Container xChange’s container availability index (CAx), where readings below 0.5 show more containers leaving a port compared to entering, and readings over 0.5 show more containers entering a port than leaving, showed the increase in European imports.

CAx readings at the start of 2021 were 0.48, 0.65 and 0.38 in Hamburg, Rotterdam and Antwerp, respectively; this rose to 0.8, 0.74 and 0.78 in week nine and 0.93, 0.83 and 0.9 in week 17.

Container xChange said the situation in Felixstowe, UK, had been dire all year, with a lowest CAx of 0.87 in week three, and a reading of 0.95 in week 17.

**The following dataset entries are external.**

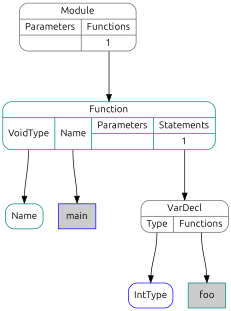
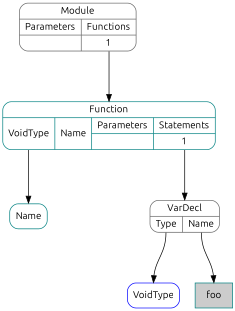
  digraph {
    fontname=Ubuntu
    nodesep=0.3
    ordering=out
    ranksep=1
    node [color=teal fillcolor=white fontname=Ubuntu shape=Mrecord style=filled]
    edge [fontname=Ubuntu headport=n tailport="p0:s"]
    n1 [label=Name]
-   n2 [color=blue fillcolor="#cccccc" label=main shape=box]
-   n3 [color=blue label=IntType]
+   n3 [color=blue label=VoidType]
    n4 [fillcolor="#cccccc" label=foo shape=box]
-   n5 [color=gray40 label="{VarDecl|{<p0>Type|<p1>Functions}}"]
+   n5 [color=gray40 label="{VarDecl|{<p0>Type|<p1>Name}}"]
    n6 [label="{Function|{<p0>VoidType|<p1>Name|{Parameters|{}}|{Statements|{<p3_0>1}}}}"]
    n7 [color=gray40 label="{Module|{{Parameters|{}}|{Functions|{<p1_0>1}}}}"]
    n5 -> n3
    n5 -> n4 [tailport="p1:s"]
    n6 -> n1
-   n6 -> n2 [tailport="p1:s"]
    n6 -> n5 [tailport="p3_0:s"]
    n7 -> n6 [tailport="p1_0:s"]
  }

Dr Johannes Schlingmeier, CEO & Founder of Container xChange, said: “Europe’s top container terminals have been struggling to keep congestion at bay, with incoming boxes outweighing outgoing boxes for much of 2021. The closure of the Suez Canal appears to have only made the box crunch at Europe’s hubs only slightly worse than it already was.

“What we’re hearing from our container leasing and trading members is that they find it increasingly difficult to book export containers with the carriers across Europe. It seems shipping lines are prioritising empty containers in order to move the boxes back to China as fast as possible.”